4 Qualities of a Good Beta Tester

When you’re a new tester, it can be hard to know what to do in order to be considered a ‘good tester’. Out of all the possible skills and attributes you could develop, which ones are most valuable to a beta team?

It’s easy to feel intimidated by the experienced testers who you see submitting tons of feedback and spending hours each day with the product. While their dedication is great, devoting hours each day to a product isn’t the only way to make a notable contribution to your test. We sat down with a few of our beta managers to hear what they had to say. We identified four common attributes that good testers share, which are all attainable for even the most novice of testers.

1. Communicative

Good communication is an essential characteristic of a good tester. We appreciate quick, concise, and clear feedback for our teams to review. Communication includes submitting feedback, commenting, voting, and engaging with other testers. 

Good communication is about quality, not quantity. Sharing clear, thoughtful, and actionable details allows our team to quickly address your issues, ideas, and opinions. In the end, we want feedback that helps us clearly understand your concerns and get them to our clients. Don’t forget that a picture is worth a thousand words. Using screenshots, videos, and other attachments with your submissions helps explain everything quickly and more easily.

2. Effort

Anybody who goes beyond just submitting their own feedback and also collaborates on the feedback of other testers is a great tester. Testers who take the time to interact with other testers, upvote feedback they agree with, and respond to the testing team quickly are on their way to becoming an all-star in our community. Why? It shows you’re interested in more than just your personal experience with the product, and you’re willing to put in some extra effort to help with the issues other testers are having.

Ultimately, good testers are those who are engaged with the test. You don’t have to log in every single day, but you should use the product daily. Quality is always better than quantity, and we are looking for testers who give thoughtful feedback. Don’t sugarcoat your feedback or feel like you have to tell the beta team what you think they might want to hear. Tell the truth and be open and honest about how your real-life experience of the product was life. As any beta manager will tell you, it’s not about collecting only positive or negative feedback. What really matters is capturing testers’ true experience with the product.

3. Positive attitude

One of the best (and easiest) things to bring into a test is a positive attitude. Our tests are commonly betas, which focus on unreleased products that are likely to have a quirk or two. The whole point of testing is to find out these quirks before the product gets released. Since it can take far longer to look into these issues than you’d expect, the test management team deeply appreciates when our beta testers are patient and understanding.

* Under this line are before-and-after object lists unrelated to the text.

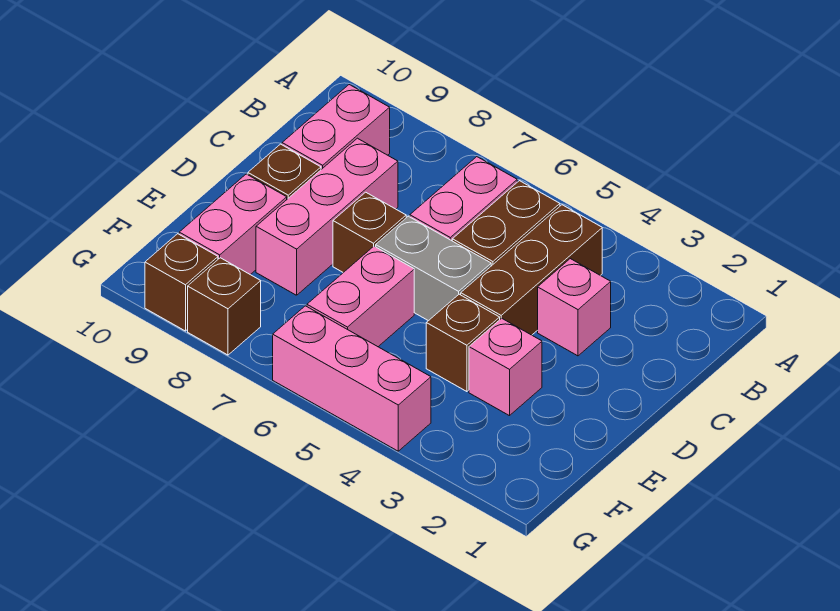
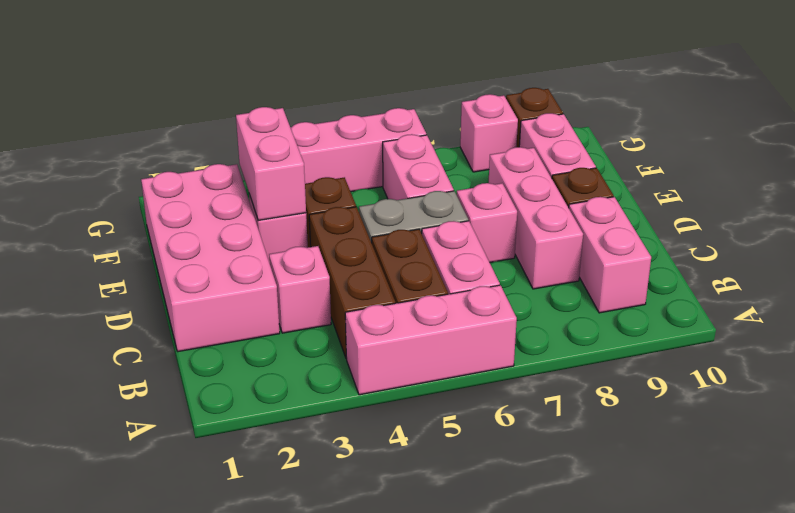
none -> pink 1x3 brick [345,285,517,395]
none -> pink 2x4 brick [141,164,280,352]
brown 1x1 brick [333,192,406,273] -> pink 1x1 brick [457,183,517,262]
none -> pink 1x2 brick [236,107,306,220]
brown 1x1 brick [188,258,261,355] -> pink 1x1 brick [460,94,518,172]

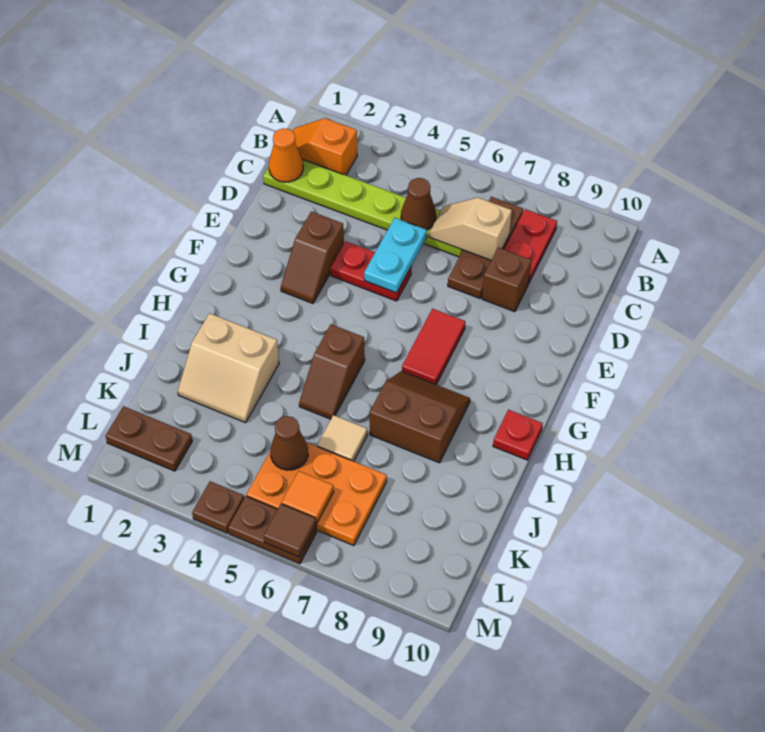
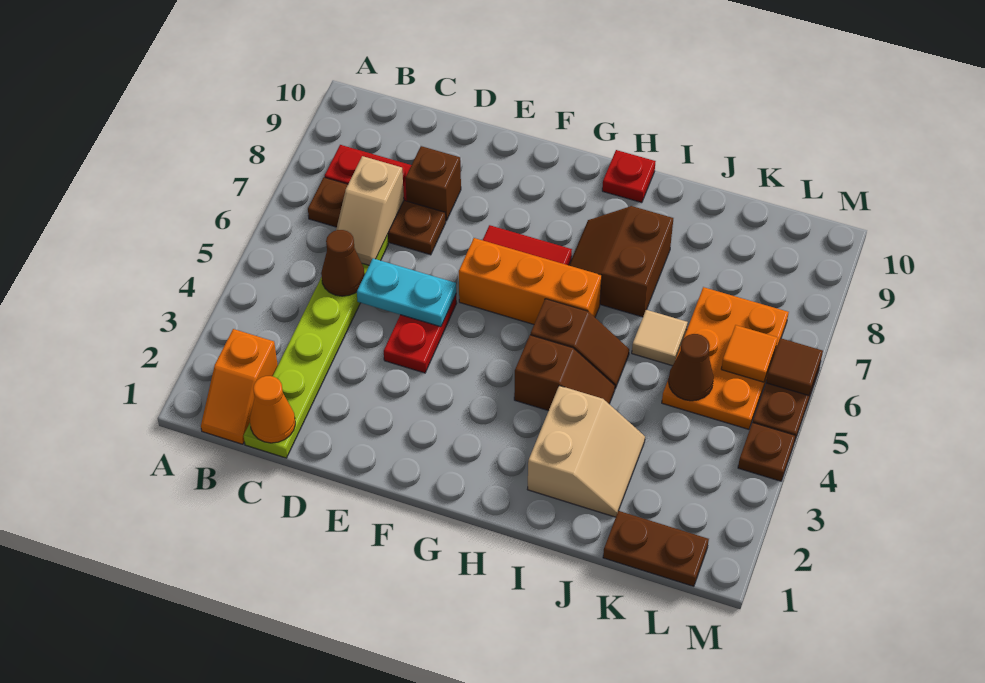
brown 1x2 slope [281,211,344,303] -> brown 1x2 slope moved to [514,335,615,411]
none -> orange 1x3 brick [459,238,602,324]
brown 1x2 plate [106,406,192,471] -> brown 1x2 plate turned to [603,511,709,586]

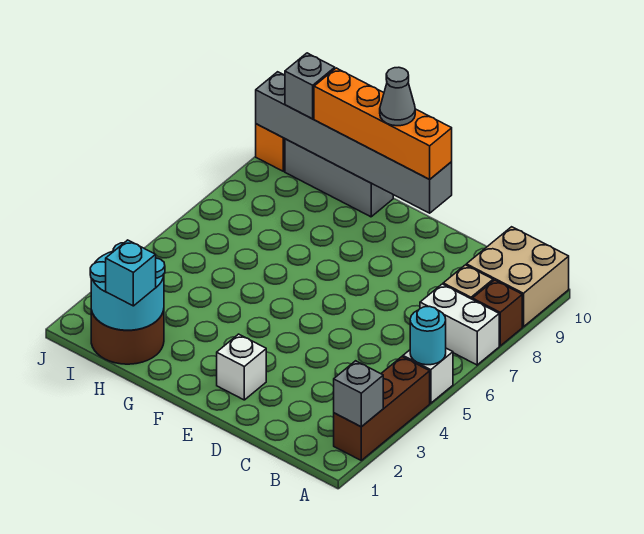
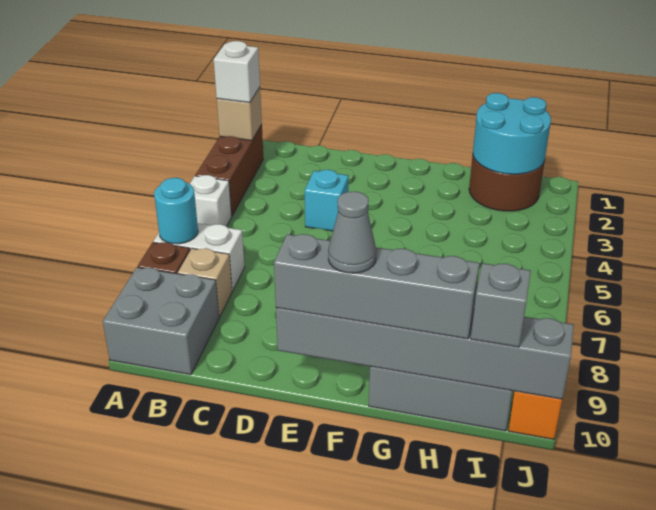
grey 1x1 brick [334,361,383,427] -> tan 1x1 brick [217,87,262,141]
cyan 1x1 round brick [410,306,446,365] -> cyan 1x1 round brick moved to [154,178,198,244]
tan 2x2 brick [466,227,569,327] -> grey 2x2 brick [103,267,219,375]
white 1x1 brick [217,334,266,400] -> white 1x1 brick moved to [214,41,260,103]
orange 1x4 brick [314,68,452,179] -> grey 1x4 brick [274,234,480,339]
cyan 1x1 brick [106,240,156,306] -> cyan 1x1 brick moved to [305,170,349,231]

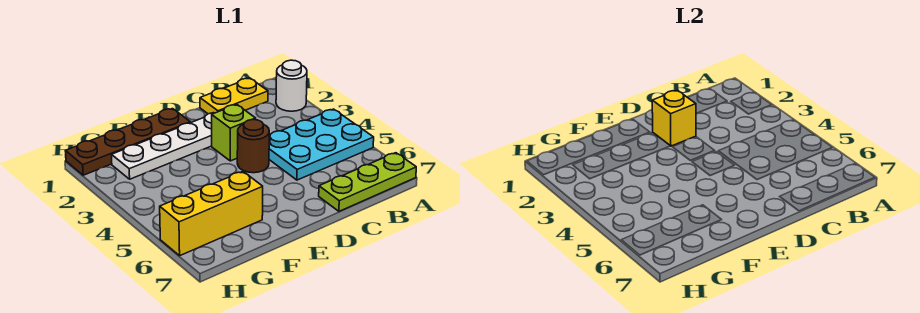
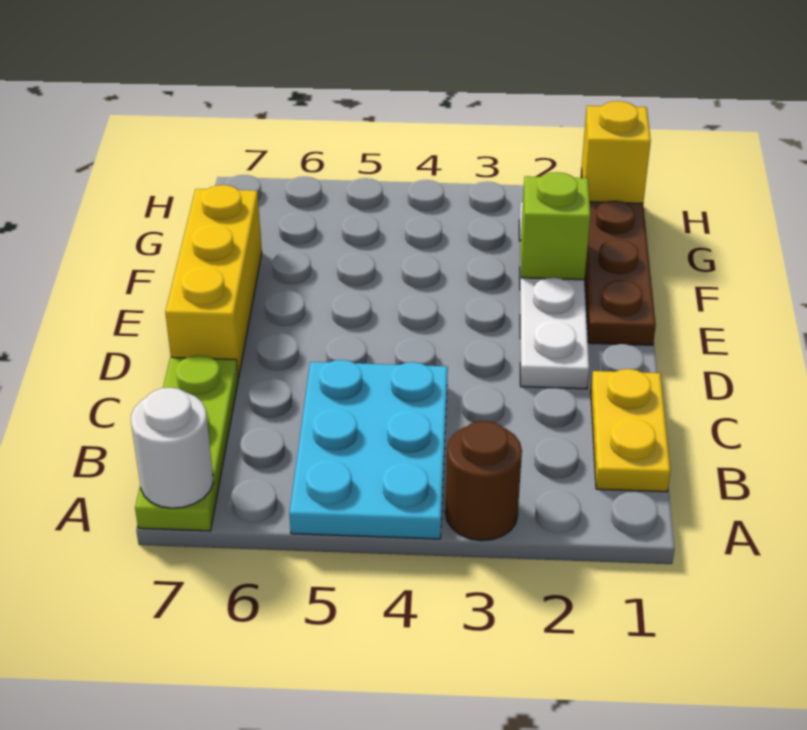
white 1x1 round brick [276,60,307,111] -> white 1x1 round brick moved to [131,387,213,508]
yellow 1x1 brick [652,90,696,146] -> yellow 1x1 brick moved to [581,101,651,203]
lime 1x1 brick [212,104,256,161] -> lime 1x1 brick moved to [521,172,590,280]
brown 1x1 round brick [237,120,269,173] -> brown 1x1 round brick moved to [445,421,522,541]
yellow 1x3 brick [160,171,263,256] -> yellow 1x3 brick moved to [165,185,262,378]

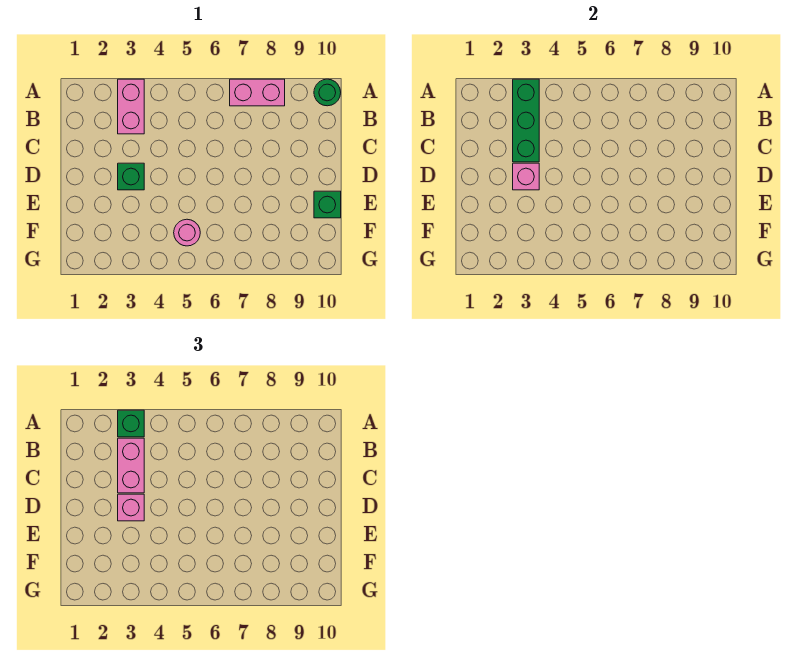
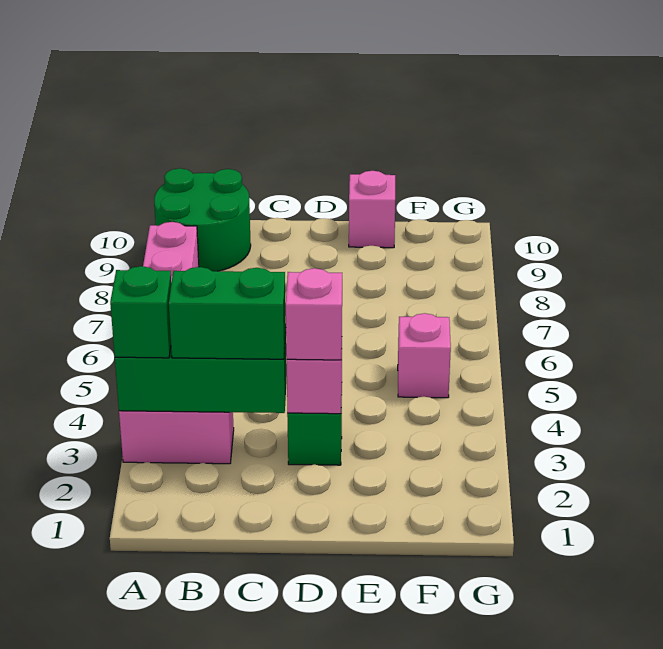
green 1x1 round brick [314,79,341,106] -> green 2x2 round brick [154,168,251,271]
pink 1x2 brick [118,438,144,493] -> green 1x2 brick [169,267,286,359]
green 1x1 brick [314,191,341,218] -> pink 1x1 brick [349,171,395,248]
pink 1x1 round brick [174,219,200,246] -> pink 1x1 brick [398,313,451,398]

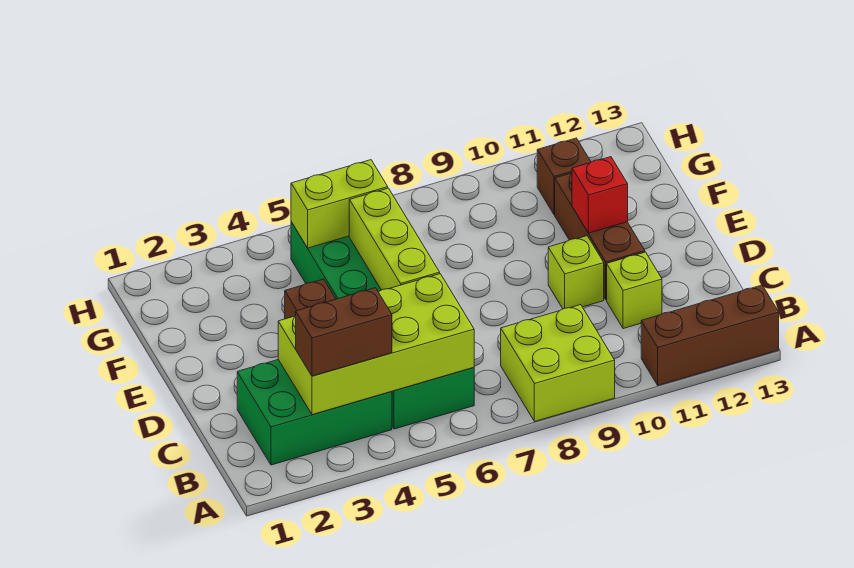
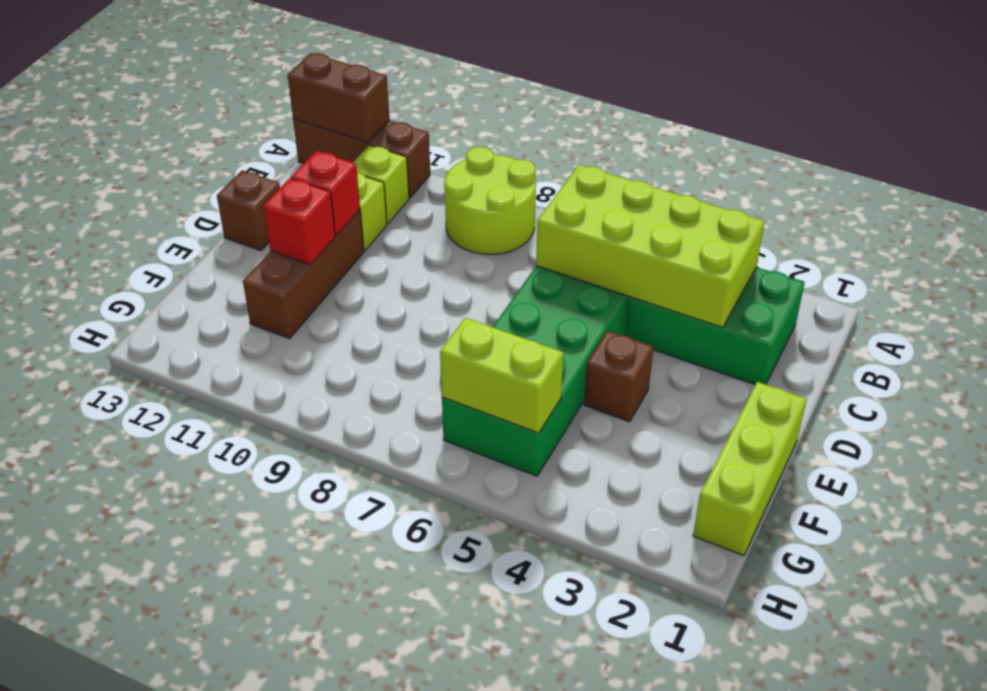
lime 2x2 brick [501,305,615,421] -> lime 2x2 round brick [444,147,536,255]
brown 1x2 brick [296,288,392,376] -> brown 1x2 brick moved to [288,53,390,143]
lime 1x3 brick [349,188,440,290] -> lime 1x3 brick moved to [693,382,807,556]
lime 1x1 brick [548,236,604,309] -> lime 1x1 brick moved to [353,145,409,224]
none -> red 1x1 brick [291,151,360,235]
brown 1x1 brick [537,138,591,214] -> brown 1x1 brick moved to [217,170,280,251]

The issues you find in testing are issues that millions of people may not experience thanks to your feedback. We love testers who have the overflowing curiosity and passion required to test a product to the fullest. On the other hand, test managers won’t select testers who are testing solely because they expect compensation. This kind of testing isn’t a job, and it shouldn’t be treated like one.

4. Insightful

The best feedback is often not big, product-transforming ideas. Products that are being beta tested are only weeks or a few months away from their release date, so usually product teams can’t add large new features or make major changes (unless the beta test uncovers a major bug). But don’t let this discourage you! Big ideas that don’t make it into the first round are saved and considered for future versions of the product.

Where beta testers can make the biggest difference is by giving small insights into how to make the customer experience better. Look for ways to make the installation process clearer, or small additions that would make the current feature set easier to use. A good tester will be able to give more feedback than just big nice-to-have features; they understand that submitting small ideas and tweaks can make a big difference in the user experience.